Les 29 et 30 mai derniers, l’Hôpital de Mâcon a accueilli les Journées de printemps de la Société Française de Psychopathologie de l’Expression et d’Art-Thérapie (SFPE-AT), autour d’un thème à la fois intime et universel : « Les solitudes ».
« Il n’existe pas une solitude, mais des solitudes. » C’est autour de cette idée que se sont réunis professionnels du soin, artistes, thérapeutes, chercheurs et participants durant deux journées de réflexion et de partage.
Cette thématique est née d’une évidence clinique : la solitude est souvent présente dans les récits des patients accompagnés en art-thérapie. Elle peut être une souffrance, liée à la maladie, au traumatisme, à l’exil, au vieillissement ou à l’abandon. Mais elle peut aussi devenir un espace de protection, de création et de pensée, comme un temps parfois nécessaire à la rencontre.
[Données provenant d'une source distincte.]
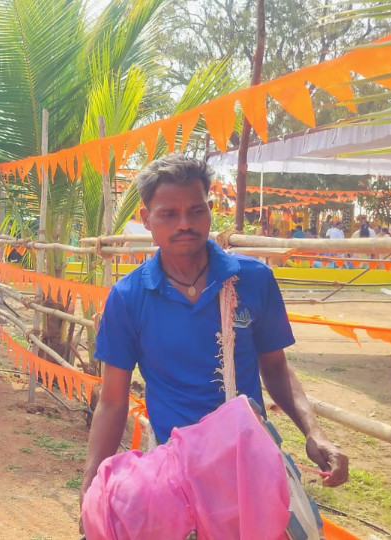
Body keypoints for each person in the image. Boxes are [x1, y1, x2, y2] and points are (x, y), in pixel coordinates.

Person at [80, 154, 348, 512]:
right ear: (146, 219)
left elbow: (276, 368)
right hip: (172, 470)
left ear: (210, 209)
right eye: (168, 214)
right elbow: (113, 401)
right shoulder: (129, 297)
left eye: (196, 210)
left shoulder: (253, 280)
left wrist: (314, 432)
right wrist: (91, 483)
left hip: (249, 463)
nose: (184, 224)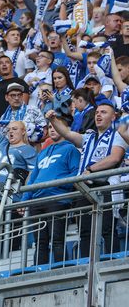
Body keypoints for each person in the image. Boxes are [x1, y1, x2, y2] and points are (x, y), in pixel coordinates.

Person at [46, 101, 127, 257]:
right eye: (97, 112)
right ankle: (85, 265)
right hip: (85, 189)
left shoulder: (118, 134)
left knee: (107, 229)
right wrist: (53, 120)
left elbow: (114, 158)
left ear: (113, 117)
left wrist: (90, 170)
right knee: (85, 231)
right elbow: (68, 134)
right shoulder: (88, 137)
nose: (98, 115)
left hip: (106, 187)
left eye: (103, 112)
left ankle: (110, 263)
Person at [20, 121, 81, 265]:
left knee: (57, 239)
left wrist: (60, 186)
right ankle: (37, 274)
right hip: (37, 201)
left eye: (56, 126)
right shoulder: (42, 153)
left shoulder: (71, 149)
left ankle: (61, 271)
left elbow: (75, 173)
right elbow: (32, 180)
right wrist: (24, 200)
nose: (52, 129)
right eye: (50, 127)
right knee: (40, 242)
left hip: (57, 199)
À travers les différentes interventions, les participants ont exploré les multiples visages de la solitude : celle du voyageur contemplant l’horizon, de l’artiste face à son œuvre, de l’écrivain dans son monde intérieur, mais aussi celle vécue dans les espaces de soin. Peinture, écriture, musique, voix, poésie, photographie ou encore témoignages cliniques ont permis d’interroger la manière dont la création peut ouvrir un passage là où les mots manquent parfois.
Ces journées ont également été l’occasion de rappeler que la solitude n’est pas toujours synonyme d’isolement. Comme le soulignait Donald Winnicott, la capacité à être seul se construit aussi grâce à une présence suffisamment sécurisante de l’autre.
Dans les pratiques de soin, cette question prend tout son sens : comment accompagner une personne sans envahir son espace intérieur ? Comment permettre qu’un lien puisse se créer à son rythme ?
Les échanges ont mis en lumière l’importance du cadre, de la répétition, du groupe et de la médiation artistique pour favoriser un sentiment de sécurité et permettre à chacun de retrouver une expression singulière : une voix, une forme, un rythme, une trace.
Ces journées ont été rendues possibles grâce au soutien de l’Hôpital de Mâcon. Nous remercions chaleureusement Monsieur Richard Dalmasso, directeur de l’établissement, Ariane Seigneur et Guillaume Berton, directeurs adjoints, ainsi que le Docteur Éric Delay, chef de pôle de la psychiatrie mâconnaise, Nathalie Piazza, cadre supérieure, ainsi que les cadres de proximité, pour leur confiance et leur accompagnement dans ce projet.
Nous remercions également la Société Française de Psychopathologie de l’Expression et d’Art-Thérapie de nous avoir sollicités pour accueillir ces Journées de printemps et de nous avoir accordé sa confiance.
Merci également à la Mairie de Mâcon et à Véronique Lefeuve, adjointe au maire de Mâcon en charge de la santé, pour leur soutien.
Dans le cadre de ces journées, les participants ont également pu découvrir la Biennale d’Art Naïf de Mâcon, événement culturel désormais bien ancré dans la vie mâconnaise et qui accueille, au fil des éditions, des artistes venus d’horizons variés.
Nous souhaitons remercier chaleureusement les organisateurs, l’association des Cartophiles du Mâconnais, pour leur accueil généreux et leur disponibilité. Par leur engagement, leur passion et leurs connaissances, ils ont permis aux participants de découvrir un monde merveilleux, celui des peintres naïfs.
Cette rencontre a trouvé un écho particulier avec le thème de ces Journées de printemps : l’art naïf rappelle la force de la création, la liberté de l’expression et la capacité de l’art à ouvrir des espaces de rencontre.
Enfin, merci aux intervenants, aux organisateurs, aux bénévoles et à tous les participants qui ont contribué à faire de ces journées un espace vivant de réflexion et de rencontres.
En Bourgogne, terre d’Alphonse de Lamartine, peut-être pouvons-nous repartir avec cette image : les grandes solitudes ne sont pas toujours des déserts. Elles peuvent être des paysages intérieurs que l’art, la parole et la présence de l’autre nous aident à traverser.